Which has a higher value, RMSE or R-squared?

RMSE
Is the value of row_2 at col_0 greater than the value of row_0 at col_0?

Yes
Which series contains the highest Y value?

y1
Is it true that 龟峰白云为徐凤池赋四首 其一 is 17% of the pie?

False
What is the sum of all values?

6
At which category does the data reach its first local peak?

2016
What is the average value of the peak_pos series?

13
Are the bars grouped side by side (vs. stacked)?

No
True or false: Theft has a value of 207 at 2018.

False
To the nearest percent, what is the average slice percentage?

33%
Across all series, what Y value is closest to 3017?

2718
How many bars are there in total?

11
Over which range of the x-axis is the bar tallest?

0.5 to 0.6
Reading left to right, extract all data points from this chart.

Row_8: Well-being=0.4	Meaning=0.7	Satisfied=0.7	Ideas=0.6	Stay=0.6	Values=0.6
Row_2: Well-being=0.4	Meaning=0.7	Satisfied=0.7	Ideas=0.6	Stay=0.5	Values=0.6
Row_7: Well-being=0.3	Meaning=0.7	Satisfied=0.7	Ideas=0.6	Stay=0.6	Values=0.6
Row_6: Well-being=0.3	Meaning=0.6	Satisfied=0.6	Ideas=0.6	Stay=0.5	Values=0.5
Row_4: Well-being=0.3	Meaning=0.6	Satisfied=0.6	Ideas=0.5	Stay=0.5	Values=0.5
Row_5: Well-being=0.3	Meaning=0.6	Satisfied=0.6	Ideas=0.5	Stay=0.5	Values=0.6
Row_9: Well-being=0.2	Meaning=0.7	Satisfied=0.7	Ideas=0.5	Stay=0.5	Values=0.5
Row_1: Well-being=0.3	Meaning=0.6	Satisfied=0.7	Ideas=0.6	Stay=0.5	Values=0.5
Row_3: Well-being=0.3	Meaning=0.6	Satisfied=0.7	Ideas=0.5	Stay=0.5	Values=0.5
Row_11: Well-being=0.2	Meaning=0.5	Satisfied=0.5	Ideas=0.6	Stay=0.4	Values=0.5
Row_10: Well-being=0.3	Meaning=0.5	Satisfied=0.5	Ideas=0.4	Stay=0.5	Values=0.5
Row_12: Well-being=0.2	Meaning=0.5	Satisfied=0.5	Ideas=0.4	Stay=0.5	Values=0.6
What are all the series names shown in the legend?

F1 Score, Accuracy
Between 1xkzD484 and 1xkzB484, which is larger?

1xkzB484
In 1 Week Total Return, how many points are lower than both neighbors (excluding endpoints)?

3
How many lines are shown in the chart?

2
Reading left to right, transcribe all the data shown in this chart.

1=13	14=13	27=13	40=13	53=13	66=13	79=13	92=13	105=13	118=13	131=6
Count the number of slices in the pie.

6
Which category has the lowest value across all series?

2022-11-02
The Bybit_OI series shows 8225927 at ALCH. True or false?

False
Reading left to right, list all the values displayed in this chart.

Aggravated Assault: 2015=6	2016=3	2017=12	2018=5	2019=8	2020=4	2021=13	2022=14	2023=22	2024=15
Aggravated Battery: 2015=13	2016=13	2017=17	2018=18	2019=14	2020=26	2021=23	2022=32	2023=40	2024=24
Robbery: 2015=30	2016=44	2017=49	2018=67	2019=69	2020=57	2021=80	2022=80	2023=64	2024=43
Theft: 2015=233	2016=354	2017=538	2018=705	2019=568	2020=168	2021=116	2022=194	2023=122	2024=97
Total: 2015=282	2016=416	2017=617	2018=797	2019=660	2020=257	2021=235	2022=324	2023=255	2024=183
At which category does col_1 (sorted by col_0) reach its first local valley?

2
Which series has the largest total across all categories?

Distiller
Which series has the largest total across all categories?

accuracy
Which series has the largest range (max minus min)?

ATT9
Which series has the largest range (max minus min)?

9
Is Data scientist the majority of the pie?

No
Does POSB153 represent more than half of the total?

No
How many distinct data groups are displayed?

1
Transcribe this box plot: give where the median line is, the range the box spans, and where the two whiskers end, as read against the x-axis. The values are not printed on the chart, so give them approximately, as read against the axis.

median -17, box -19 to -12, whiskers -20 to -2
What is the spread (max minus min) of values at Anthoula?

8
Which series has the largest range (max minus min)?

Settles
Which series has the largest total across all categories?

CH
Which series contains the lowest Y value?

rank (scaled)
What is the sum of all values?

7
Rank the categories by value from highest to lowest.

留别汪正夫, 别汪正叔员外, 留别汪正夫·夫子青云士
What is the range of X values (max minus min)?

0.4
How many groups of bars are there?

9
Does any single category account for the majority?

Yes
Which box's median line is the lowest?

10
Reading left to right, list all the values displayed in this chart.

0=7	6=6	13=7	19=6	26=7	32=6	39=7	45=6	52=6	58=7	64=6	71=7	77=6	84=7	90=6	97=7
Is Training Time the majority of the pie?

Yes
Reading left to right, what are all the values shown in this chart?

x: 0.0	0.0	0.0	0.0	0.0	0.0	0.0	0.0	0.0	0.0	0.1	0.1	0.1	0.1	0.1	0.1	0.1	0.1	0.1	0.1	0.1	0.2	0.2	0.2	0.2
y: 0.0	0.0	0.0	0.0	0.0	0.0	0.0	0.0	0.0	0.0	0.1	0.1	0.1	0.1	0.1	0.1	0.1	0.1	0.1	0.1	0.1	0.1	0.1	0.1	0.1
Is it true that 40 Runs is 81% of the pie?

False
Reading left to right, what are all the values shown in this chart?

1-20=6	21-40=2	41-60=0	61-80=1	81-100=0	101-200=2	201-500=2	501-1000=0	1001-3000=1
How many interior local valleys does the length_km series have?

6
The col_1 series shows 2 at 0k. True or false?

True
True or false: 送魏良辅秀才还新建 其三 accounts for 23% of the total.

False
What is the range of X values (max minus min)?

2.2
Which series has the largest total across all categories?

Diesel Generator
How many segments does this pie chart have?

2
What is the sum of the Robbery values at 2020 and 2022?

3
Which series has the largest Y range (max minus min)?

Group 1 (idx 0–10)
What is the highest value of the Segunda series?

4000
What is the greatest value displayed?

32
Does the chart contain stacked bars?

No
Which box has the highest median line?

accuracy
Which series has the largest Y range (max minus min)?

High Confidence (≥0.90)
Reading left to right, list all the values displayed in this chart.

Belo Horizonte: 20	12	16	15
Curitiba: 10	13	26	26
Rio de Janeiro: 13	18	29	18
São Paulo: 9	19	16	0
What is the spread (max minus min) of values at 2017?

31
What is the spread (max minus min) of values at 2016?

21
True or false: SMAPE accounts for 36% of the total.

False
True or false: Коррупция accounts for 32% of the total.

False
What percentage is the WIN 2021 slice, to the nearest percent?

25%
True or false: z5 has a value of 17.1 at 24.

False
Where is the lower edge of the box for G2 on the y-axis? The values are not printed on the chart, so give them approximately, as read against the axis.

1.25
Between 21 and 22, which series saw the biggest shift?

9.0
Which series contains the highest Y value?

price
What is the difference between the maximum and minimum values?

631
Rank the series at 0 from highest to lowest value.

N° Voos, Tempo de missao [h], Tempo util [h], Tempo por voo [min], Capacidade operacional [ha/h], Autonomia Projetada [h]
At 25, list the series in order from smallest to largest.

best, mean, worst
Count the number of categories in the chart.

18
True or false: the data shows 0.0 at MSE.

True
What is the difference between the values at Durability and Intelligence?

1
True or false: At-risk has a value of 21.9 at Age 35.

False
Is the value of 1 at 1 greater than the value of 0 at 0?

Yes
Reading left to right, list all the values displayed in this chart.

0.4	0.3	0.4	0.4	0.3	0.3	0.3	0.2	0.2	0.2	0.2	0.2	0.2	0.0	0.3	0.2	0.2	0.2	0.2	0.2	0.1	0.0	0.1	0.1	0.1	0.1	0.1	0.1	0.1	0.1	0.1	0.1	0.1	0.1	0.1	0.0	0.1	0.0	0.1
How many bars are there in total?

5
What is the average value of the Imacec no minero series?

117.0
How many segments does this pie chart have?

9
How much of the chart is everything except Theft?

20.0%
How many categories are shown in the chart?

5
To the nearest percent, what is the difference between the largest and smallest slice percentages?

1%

WORK ITEM → Copy the data word for word, from its first line through the line containing "How many lines are shown in the chart?".

ANSWER TO THE PROBLEM →
Which has a higher value, RMSE or R-squared?

RMSE
Is the value of row_2 at col_0 greater than the value of row_0 at col_0?

Yes
Which series contains the highest Y value?

y1
Is it true that 龟峰白云为徐凤池赋四首 其一 is 17% of the pie?

False
What is the sum of all values?

6
At which category does the data reach its first local peak?

2016
What is the average value of the peak_pos series?

13
Are the bars grouped side by side (vs. stacked)?

No
True or false: Theft has a value of 207 at 2018.

False
To the nearest percent, what is the average slice percentage?

33%
Across all series, what Y value is closest to 3017?

2718
How many bars are there in total?

11
Over which range of the x-axis is the bar tallest?

0.5 to 0.6
Reading left to right, extract all data points from this chart.

Row_8: Well-being=0.4	Meaning=0.7	Satisfied=0.7	Ideas=0.6	Stay=0.6	Values=0.6
Row_2: Well-being=0.4	Meaning=0.7	Satisfied=0.7	Ideas=0.6	Stay=0.5	Values=0.6
Row_7: Well-being=0.3	Meaning=0.7	Satisfied=0.7	Ideas=0.6	Stay=0.6	Values=0.6
Row_6: Well-being=0.3	Meaning=0.6	Satisfied=0.6	Ideas=0.6	Stay=0.5	Values=0.5
Row_4: Well-being=0.3	Meaning=0.6	Satisfied=0.6	Ideas=0.5	Stay=0.5	Values=0.5
Row_5: Well-being=0.3	Meaning=0.6	Satisfied=0.6	Ideas=0.5	Stay=0.5	Values=0.6
Row_9: Well-being=0.2	Meaning=0.7	Satisfied=0.7	Ideas=0.5	Stay=0.5	Values=0.5
Row_1: Well-being=0.3	Meaning=0.6	Satisfied=0.7	Ideas=0.6	Stay=0.5	Values=0.5
Row_3: Well-being=0.3	Meaning=0.6	Satisfied=0.7	Ideas=0.5	Stay=0.5	Values=0.5
Row_11: Well-being=0.2	Meaning=0.5	Satisfied=0.5	Ideas=0.6	Stay=0.4	Values=0.5
Row_10: Well-being=0.3	Meaning=0.5	Satisfied=0.5	Ideas=0.4	Stay=0.5	Values=0.5
Row_12: Well-being=0.2	Meaning=0.5	Satisfied=0.5	Ideas=0.4	Stay=0.5	Values=0.6
What are all the series names shown in the legend?

F1 Score, Accuracy
Between 1xkzD484 and 1xkzB484, which is larger?

1xkzB484
In 1 Week Total Return, how many points are lower than both neighbors (excluding endpoints)?

3
How many lines are shown in the chart?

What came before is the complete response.